Please print the full listing exactly.

########

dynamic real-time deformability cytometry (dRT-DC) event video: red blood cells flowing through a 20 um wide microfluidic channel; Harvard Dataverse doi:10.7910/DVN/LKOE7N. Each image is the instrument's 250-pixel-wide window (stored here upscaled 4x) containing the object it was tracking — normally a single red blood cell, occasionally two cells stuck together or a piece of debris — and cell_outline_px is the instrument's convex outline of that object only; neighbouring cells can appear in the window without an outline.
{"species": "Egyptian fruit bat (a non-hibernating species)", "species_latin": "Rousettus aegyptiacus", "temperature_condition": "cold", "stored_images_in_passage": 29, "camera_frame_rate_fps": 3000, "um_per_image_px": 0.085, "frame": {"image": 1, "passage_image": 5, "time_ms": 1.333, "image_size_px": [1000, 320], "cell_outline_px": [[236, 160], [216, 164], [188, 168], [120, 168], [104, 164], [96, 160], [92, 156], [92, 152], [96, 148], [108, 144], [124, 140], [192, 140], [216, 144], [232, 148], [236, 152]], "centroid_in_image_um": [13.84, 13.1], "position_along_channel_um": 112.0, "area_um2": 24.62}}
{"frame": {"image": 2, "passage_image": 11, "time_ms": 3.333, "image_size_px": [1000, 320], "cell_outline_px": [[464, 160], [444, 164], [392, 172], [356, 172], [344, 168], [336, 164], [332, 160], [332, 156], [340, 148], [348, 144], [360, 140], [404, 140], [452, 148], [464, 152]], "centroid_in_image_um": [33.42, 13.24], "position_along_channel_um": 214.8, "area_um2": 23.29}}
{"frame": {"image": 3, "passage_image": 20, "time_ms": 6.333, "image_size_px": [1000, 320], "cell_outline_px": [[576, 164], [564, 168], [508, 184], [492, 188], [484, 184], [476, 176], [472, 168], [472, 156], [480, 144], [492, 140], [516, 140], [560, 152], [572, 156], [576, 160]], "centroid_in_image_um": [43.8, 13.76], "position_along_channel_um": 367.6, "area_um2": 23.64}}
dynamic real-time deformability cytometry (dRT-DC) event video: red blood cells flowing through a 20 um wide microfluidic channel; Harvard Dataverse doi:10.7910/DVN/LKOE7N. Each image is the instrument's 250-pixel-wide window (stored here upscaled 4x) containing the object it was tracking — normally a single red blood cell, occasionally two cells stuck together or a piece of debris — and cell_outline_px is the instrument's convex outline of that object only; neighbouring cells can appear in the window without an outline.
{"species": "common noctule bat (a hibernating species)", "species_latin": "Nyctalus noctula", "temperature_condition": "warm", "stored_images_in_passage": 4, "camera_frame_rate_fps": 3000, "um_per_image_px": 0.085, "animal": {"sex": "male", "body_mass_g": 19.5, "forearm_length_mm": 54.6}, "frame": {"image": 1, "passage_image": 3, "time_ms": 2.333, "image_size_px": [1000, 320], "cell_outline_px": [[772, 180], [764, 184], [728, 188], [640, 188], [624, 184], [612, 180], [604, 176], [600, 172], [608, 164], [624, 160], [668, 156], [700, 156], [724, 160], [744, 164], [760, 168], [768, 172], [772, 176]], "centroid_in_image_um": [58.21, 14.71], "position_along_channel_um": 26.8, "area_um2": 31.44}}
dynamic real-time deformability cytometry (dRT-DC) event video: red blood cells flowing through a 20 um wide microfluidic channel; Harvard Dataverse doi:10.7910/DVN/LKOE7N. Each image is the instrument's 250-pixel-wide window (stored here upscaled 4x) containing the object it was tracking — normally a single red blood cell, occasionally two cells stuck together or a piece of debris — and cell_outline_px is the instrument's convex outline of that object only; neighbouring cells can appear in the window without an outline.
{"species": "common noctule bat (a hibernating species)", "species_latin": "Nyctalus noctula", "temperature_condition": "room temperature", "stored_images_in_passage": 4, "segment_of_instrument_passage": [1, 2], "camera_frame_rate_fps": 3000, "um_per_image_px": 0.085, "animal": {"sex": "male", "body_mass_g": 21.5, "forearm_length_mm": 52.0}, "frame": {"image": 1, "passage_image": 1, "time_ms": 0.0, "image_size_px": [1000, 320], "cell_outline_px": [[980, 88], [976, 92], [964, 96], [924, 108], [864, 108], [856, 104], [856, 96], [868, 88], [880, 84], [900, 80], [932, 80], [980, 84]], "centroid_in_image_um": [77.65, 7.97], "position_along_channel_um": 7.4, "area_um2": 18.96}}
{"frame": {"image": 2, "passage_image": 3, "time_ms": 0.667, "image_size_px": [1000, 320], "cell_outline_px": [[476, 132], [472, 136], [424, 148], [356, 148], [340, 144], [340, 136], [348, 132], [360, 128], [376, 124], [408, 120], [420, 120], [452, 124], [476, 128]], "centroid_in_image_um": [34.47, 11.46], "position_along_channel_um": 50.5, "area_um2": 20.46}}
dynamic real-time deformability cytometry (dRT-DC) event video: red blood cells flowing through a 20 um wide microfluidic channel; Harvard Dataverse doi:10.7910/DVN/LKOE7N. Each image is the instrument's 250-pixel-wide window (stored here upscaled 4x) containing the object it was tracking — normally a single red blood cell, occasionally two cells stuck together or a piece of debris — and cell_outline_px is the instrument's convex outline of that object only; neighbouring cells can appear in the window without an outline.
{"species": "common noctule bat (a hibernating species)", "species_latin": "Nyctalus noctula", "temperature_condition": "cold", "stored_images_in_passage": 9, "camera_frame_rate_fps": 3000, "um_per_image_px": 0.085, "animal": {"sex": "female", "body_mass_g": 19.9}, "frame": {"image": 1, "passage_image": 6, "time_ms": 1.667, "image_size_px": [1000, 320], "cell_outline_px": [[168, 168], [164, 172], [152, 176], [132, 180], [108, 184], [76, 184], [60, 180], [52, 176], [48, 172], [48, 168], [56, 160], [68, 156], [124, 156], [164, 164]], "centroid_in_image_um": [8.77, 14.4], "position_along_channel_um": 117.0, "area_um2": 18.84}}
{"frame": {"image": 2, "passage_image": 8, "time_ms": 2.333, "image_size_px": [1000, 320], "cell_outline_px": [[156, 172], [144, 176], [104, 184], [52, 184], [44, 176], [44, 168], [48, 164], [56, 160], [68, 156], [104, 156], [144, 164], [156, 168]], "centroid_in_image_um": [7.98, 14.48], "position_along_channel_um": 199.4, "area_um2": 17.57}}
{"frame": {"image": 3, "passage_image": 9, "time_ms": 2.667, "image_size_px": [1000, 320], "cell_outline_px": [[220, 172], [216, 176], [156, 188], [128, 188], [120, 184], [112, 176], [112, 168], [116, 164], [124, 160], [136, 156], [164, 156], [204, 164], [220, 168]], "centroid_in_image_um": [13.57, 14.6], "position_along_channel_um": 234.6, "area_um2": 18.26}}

########

■ **RESULT BELOW**
dynamic real-time deformability cytometry (dRT-DC) event video: red blood cells flowing through a 20 um wide microfluidic channel; Harvard Dataverse doi:10.7910/DVN/LKOE7N. Each image is the instrument's 250-pixel-wide window (stored here upscaled 4x) containing the object it was tracking — normally a single red blood cell, occasionally two cells stuck together or a piece of debris — and cell_outline_px is the instrument's convex outline of that object only; neighbouring cells can appear in the window without an outline.
{"species": "Egyptian fruit bat (a non-hibernating species)", "species_latin": "Rousettus aegyptiacus", "temperature_condition": "cold", "stored_images_in_passage": 29, "camera_frame_rate_fps": 3000, "um_per_image_px": 0.085, "frame": {"image": 1, "passage_image": 5, "time_ms": 1.333, "image_size_px": [1000, 320], "cell_outline_px": [[236, 160], [216, 164], [188, 168], [120, 168], [104, 164], [96, 160], [92, 156], [92, 152], [96, 148], [108, 144], [124, 140], [192, 140], [216, 144], [232, 148], [236, 152]], "centroid_in_image_um": [13.84, 13.1], "position_along_channel_um": 112.0, "area_um2": 24.62}}
{"frame": {"image": 2, "passage_image": 11, "time_ms": 3.333, "image_size_px": [1000, 320], "cell_outline_px": [[464, 160], [444, 164], [392, 172], [356, 172], [344, 168], [336, 164], [332, 160], [332, 156], [340, 148], [348, 144], [360, 140], [404, 140], [452, 148], [464, 152]], "centroid_in_image_um": [33.42, 13.24], "position_along_channel_um": 214.8, "area_um2": 23.29}}
{"frame": {"image": 3, "passage_image": 20, "time_ms": 6.333, "image_size_px": [1000, 320], "cell_outline_px": [[576, 164], [564, 168], [508, 184], [492, 188], [484, 184], [476, 176], [472, 168], [472, 156], [480, 144], [492, 140], [516, 140], [560, 152], [572, 156], [576, 160]], "centroid_in_image_um": [43.8, 13.76], "position_along_channel_um": 367.6, "area_um2": 23.64}}
dynamic real-time deformability cytometry (dRT-DC) event video: red blood cells flowing through a 20 um wide microfluidic channel; Harvard Dataverse doi:10.7910/DVN/LKOE7N. Each image is the instrument's 250-pixel-wide window (stored here upscaled 4x) containing the object it was tracking — normally a single red blood cell, occasionally two cells stuck together or a piece of debris — and cell_outline_px is the instrument's convex outline of that object only; neighbouring cells can appear in the window without an outline.
{"species": "common noctule bat (a hibernating species)", "species_latin": "Nyctalus noctula", "temperature_condition": "warm", "stored_images_in_passage": 4, "camera_frame_rate_fps": 3000, "um_per_image_px": 0.085, "animal": {"sex": "male", "body_mass_g": 19.5, "forearm_length_mm": 54.6}, "frame": {"image": 1, "passage_image": 3, "time_ms": 2.333, "image_size_px": [1000, 320], "cell_outline_px": [[772, 180], [764, 184], [728, 188], [640, 188], [624, 184], [612, 180], [604, 176], [600, 172], [608, 164], [624, 160], [668, 156], [700, 156], [724, 160], [744, 164], [760, 168], [768, 172], [772, 176]], "centroid_in_image_um": [58.21, 14.71], "position_along_channel_um": 26.8, "area_um2": 31.44}}
dynamic real-time deformability cytometry (dRT-DC) event video: red blood cells flowing through a 20 um wide microfluidic channel; Harvard Dataverse doi:10.7910/DVN/LKOE7N. Each image is the instrument's 250-pixel-wide window (stored here upscaled 4x) containing the object it was tracking — normally a single red blood cell, occasionally two cells stuck together or a piece of debris — and cell_outline_px is the instrument's convex outline of that object only; neighbouring cells can appear in the window without an outline.
{"species": "common noctule bat (a hibernating species)", "species_latin": "Nyctalus noctula", "temperature_condition": "room temperature", "stored_images_in_passage": 4, "segment_of_instrument_passage": [1, 2], "camera_frame_rate_fps": 3000, "um_per_image_px": 0.085, "animal": {"sex": "male", "body_mass_g": 21.5, "forearm_length_mm": 52.0}, "frame": {"image": 1, "passage_image": 1, "time_ms": 0.0, "image_size_px": [1000, 320], "cell_outline_px": [[980, 88], [976, 92], [964, 96], [924, 108], [864, 108], [856, 104], [856, 96], [868, 88], [880, 84], [900, 80], [932, 80], [980, 84]], "centroid_in_image_um": [77.65, 7.97], "position_along_channel_um": 7.4, "area_um2": 18.96}}
{"frame": {"image": 2, "passage_image": 3, "time_ms": 0.667, "image_size_px": [1000, 320], "cell_outline_px": [[476, 132], [472, 136], [424, 148], [356, 148], [340, 144], [340, 136], [348, 132], [360, 128], [376, 124], [408, 120], [420, 120], [452, 124], [476, 128]], "centroid_in_image_um": [34.47, 11.46], "position_along_channel_um": 50.5, "area_um2": 20.46}}
dynamic real-time deformability cytometry (dRT-DC) event video: red blood cells flowing through a 20 um wide microfluidic channel; Harvard Dataverse doi:10.7910/DVN/LKOE7N. Each image is the instrument's 250-pixel-wide window (stored here upscaled 4x) containing the object it was tracking — normally a single red blood cell, occasionally two cells stuck together or a piece of debris — and cell_outline_px is the instrument's convex outline of that object only; neighbouring cells can appear in the window without an outline.
{"species": "common noctule bat (a hibernating species)", "species_latin": "Nyctalus noctula", "temperature_condition": "cold", "stored_images_in_passage": 9, "camera_frame_rate_fps": 3000, "um_per_image_px": 0.085, "animal": {"sex": "female", "body_mass_g": 19.9}, "frame": {"image": 1, "passage_image": 6, "time_ms": 1.667, "image_size_px": [1000, 320], "cell_outline_px": [[168, 168], [164, 172], [152, 176], [132, 180], [108, 184], [76, 184], [60, 180], [52, 176], [48, 172], [48, 168], [56, 160], [68, 156], [124, 156], [164, 164]], "centroid_in_image_um": [8.77, 14.4], "position_along_channel_um": 117.0, "area_um2": 18.84}}
{"frame": {"image": 2, "passage_image": 8, "time_ms": 2.333, "image_size_px": [1000, 320], "cell_outline_px": [[156, 172], [144, 176], [104, 184], [52, 184], [44, 176], [44, 168], [48, 164], [56, 160], [68, 156], [104, 156], [144, 164], [156, 168]], "centroid_in_image_um": [7.98, 14.48], "position_along_channel_um": 199.4, "area_um2": 17.57}}
{"frame": {"image": 3, "passage_image": 9, "time_ms": 2.667, "image_size_px": [1000, 320], "cell_outline_px": [[220, 172], [216, 176], [156, 188], [128, 188], [120, 184], [112, 176], [112, 168], [116, 164], [124, 160], [136, 156], [164, 156], [204, 164], [220, 168]], "centroid_in_image_um": [13.57, 14.6], "position_along_channel_um": 234.6, "area_um2": 18.26}}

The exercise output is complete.